** INFORMATION PROVIDED follows **

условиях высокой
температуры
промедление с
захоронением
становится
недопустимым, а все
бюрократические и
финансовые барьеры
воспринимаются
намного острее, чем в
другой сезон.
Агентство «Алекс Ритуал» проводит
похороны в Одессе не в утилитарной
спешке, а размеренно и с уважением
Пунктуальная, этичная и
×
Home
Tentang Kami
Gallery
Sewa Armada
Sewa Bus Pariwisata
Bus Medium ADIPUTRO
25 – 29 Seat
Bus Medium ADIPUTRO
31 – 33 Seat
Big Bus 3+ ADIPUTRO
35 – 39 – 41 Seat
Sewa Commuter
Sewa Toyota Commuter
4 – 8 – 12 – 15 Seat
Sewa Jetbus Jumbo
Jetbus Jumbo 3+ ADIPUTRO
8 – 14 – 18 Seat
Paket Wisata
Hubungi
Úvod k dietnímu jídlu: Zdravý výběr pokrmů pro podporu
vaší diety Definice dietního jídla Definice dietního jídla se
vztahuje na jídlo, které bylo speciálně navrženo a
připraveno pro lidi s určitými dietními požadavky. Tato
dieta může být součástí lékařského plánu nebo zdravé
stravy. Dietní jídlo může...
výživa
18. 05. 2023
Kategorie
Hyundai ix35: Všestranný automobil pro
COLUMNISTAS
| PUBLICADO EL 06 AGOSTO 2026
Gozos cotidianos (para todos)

** End of INFORMATION PROVIDED **

### WORK ORDER
In this exercise, repeat the entries above verbatim.

### OUTPUT
условиях высокой
температуры
промедление с
захоронением
становится
недопустимым, а все
бюрократические и
финансовые барьеры
воспринимаются
намного острее, чем в
другой сезон.
Агентство «Алекс Ритуал» проводит
похороны в Одессе не в утилитарной
спешке, а размеренно и с уважением
Пунктуальная, этичная и
×
Home
Tentang Kami
Gallery
Sewa Armada
Sewa Bus Pariwisata
Bus Medium ADIPUTRO
25 – 29 Seat
Bus Medium ADIPUTRO
31 – 33 Seat
Big Bus 3+ ADIPUTRO
35 – 39 – 41 Seat
Sewa Commuter
Sewa Toyota Commuter
4 – 8 – 12 – 15 Seat
Sewa Jetbus Jumbo
Jetbus Jumbo 3+ ADIPUTRO
8 – 14 – 18 Seat
Paket Wisata
Hubungi
Úvod k dietnímu jídlu: Zdravý výběr pokrmů pro podporu
vaší diety Definice dietního jídla Definice dietního jídla se
vztahuje na jídlo, které bylo speciálně navrženo a
připraveno pro lidi s určitými dietními požadavky. Tato
dieta může být součástí lékařského plánu nebo zdravé
stravy. Dietní jídlo může...
výživa
18. 05. 2023
Kategorie
Hyundai ix35: Všestranný automobil pro
COLUMNISTAS
| PUBLICADO EL 06 AGOSTO 2026
Gozos cotidianos (para todos)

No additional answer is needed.